Jerome Yau, co-founder of Hong Kong Marriage Equality, a non-governmental organisation, told the media that “the court made it very clear that same-sex marriage is just the same as heterosexual marriage”. Hong Kong Marriage Equality called on the government to immediately end the exclusion of same-sex couples from marriage.
The top court’s rulings also concluded a long legal journey taken by Henry Li and his late partner, Edgar Ng. After they married in Britain in 2017, Ng bought a subsidised flat as his matrimonial home with Li.
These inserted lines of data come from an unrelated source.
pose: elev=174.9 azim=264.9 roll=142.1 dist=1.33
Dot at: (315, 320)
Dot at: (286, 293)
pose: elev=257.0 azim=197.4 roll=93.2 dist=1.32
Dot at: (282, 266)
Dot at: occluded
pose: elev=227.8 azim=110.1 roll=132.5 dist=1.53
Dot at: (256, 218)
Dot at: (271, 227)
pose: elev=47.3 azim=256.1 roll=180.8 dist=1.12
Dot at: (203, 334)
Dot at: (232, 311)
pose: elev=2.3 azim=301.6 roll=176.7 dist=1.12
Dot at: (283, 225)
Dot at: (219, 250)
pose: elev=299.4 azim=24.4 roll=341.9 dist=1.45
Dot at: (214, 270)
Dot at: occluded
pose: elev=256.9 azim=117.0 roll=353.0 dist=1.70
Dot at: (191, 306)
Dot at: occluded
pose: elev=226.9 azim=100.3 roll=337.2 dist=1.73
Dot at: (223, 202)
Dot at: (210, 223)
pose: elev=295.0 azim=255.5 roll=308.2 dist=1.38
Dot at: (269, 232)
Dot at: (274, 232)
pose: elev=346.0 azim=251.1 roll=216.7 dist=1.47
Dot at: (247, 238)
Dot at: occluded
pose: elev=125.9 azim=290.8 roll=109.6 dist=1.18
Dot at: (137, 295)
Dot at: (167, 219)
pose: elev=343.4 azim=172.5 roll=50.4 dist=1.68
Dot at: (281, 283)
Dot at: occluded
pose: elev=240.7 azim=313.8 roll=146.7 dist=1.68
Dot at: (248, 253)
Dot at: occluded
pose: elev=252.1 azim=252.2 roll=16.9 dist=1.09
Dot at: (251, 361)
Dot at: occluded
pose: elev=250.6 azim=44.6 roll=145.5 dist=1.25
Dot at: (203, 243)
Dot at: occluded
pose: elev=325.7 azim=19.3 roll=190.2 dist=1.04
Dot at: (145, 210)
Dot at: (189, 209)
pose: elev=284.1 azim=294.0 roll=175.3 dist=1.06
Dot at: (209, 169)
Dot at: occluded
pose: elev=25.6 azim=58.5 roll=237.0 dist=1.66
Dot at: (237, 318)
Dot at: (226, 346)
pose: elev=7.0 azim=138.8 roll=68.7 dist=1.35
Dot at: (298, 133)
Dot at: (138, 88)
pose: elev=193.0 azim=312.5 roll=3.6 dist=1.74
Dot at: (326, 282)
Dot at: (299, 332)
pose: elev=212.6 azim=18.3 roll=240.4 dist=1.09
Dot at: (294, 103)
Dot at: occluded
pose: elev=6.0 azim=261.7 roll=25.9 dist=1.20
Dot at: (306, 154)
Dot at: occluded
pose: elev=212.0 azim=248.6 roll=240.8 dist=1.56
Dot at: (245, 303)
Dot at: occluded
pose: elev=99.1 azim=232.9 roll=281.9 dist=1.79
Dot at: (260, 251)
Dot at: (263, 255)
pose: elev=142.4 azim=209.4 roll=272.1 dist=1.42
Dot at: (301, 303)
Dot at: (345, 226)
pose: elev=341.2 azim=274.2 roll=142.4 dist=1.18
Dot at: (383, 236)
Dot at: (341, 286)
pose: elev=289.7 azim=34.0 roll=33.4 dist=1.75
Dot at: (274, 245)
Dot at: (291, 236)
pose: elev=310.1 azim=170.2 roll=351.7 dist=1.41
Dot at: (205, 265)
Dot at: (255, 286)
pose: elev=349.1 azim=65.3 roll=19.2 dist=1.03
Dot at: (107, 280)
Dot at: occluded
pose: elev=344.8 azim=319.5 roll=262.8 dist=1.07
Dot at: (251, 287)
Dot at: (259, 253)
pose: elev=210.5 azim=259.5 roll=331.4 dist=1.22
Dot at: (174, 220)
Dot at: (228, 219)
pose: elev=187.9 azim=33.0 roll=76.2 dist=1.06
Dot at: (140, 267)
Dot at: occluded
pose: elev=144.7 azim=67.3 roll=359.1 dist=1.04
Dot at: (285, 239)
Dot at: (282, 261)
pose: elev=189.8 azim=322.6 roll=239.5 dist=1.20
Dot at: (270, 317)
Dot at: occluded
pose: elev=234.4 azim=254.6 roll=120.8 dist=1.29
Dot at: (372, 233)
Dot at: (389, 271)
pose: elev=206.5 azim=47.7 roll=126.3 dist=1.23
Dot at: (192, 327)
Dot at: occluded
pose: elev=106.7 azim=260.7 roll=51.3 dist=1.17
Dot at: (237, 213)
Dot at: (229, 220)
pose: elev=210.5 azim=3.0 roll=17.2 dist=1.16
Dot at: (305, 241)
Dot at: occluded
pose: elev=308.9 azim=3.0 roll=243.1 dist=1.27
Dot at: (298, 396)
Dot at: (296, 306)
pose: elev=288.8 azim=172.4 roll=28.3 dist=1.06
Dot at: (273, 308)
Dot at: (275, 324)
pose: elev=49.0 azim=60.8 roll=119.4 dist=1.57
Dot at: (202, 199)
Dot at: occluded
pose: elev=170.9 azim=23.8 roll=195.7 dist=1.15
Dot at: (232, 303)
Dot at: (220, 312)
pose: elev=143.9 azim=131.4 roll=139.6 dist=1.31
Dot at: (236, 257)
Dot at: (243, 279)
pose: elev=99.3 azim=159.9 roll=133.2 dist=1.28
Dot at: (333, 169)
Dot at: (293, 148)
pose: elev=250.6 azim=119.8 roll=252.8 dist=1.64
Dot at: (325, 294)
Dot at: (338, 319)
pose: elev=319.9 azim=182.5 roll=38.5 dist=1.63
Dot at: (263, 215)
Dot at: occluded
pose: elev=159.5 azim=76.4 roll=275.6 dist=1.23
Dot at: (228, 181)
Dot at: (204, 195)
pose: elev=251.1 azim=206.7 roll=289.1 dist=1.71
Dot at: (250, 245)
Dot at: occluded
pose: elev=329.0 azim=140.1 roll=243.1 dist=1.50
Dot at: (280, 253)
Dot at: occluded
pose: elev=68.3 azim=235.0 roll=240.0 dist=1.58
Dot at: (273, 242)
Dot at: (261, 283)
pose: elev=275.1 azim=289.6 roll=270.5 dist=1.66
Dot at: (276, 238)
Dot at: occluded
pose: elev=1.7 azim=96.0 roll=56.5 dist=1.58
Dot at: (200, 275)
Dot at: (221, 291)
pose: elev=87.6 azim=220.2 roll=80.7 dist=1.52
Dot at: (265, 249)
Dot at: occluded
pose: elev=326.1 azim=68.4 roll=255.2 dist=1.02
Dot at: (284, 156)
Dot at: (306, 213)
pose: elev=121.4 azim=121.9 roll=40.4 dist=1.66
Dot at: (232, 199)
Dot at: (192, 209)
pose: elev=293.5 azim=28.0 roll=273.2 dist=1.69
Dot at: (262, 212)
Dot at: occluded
The Housing Authority, however, said Li could not be added as an authorised occupant of the flat in the capacity of Ng’s family member because same-sex married partners do not fall within its definition of “spouse”. Ng was also concerned that if he died intestate, his proprieties would not be passed to Li, the court heard.
Ng died in 2020 after suffering years of depression.
After the rulings, Li posted a message on his Facebook page, saying that although he has lived in pain in the absence of Ng, he has not given up his husband’s aspiration to pursue equality.
“Without you by my side, the arguments of the government and the Housing Authority in the cases seemed to become more cruel, causing me even more distress,” he wrote to Ng in the message. “Our cases have finally reached their conclusion.”
In September 2023, the top court ruled that the government should provide a framework for recognising same-sex partnerships. This ruling, along with other successful legal challenges brought by members of the LGBTQ+ community, made Hong Kong the only place in China to grant such recognition for same-sex couples.
In separate judgments handed down in 2020 and 2021, a lower court had ruled that the housing policies involved in Tuesday’s cases violated the constitutional right to equality, and that excluding same-sex spouses from inheritance law benefits constituted unlawful discrimination.
The government had challenged these decisions at the court of appeal but subsequently lost in October 2023. It then took the cases to the top court.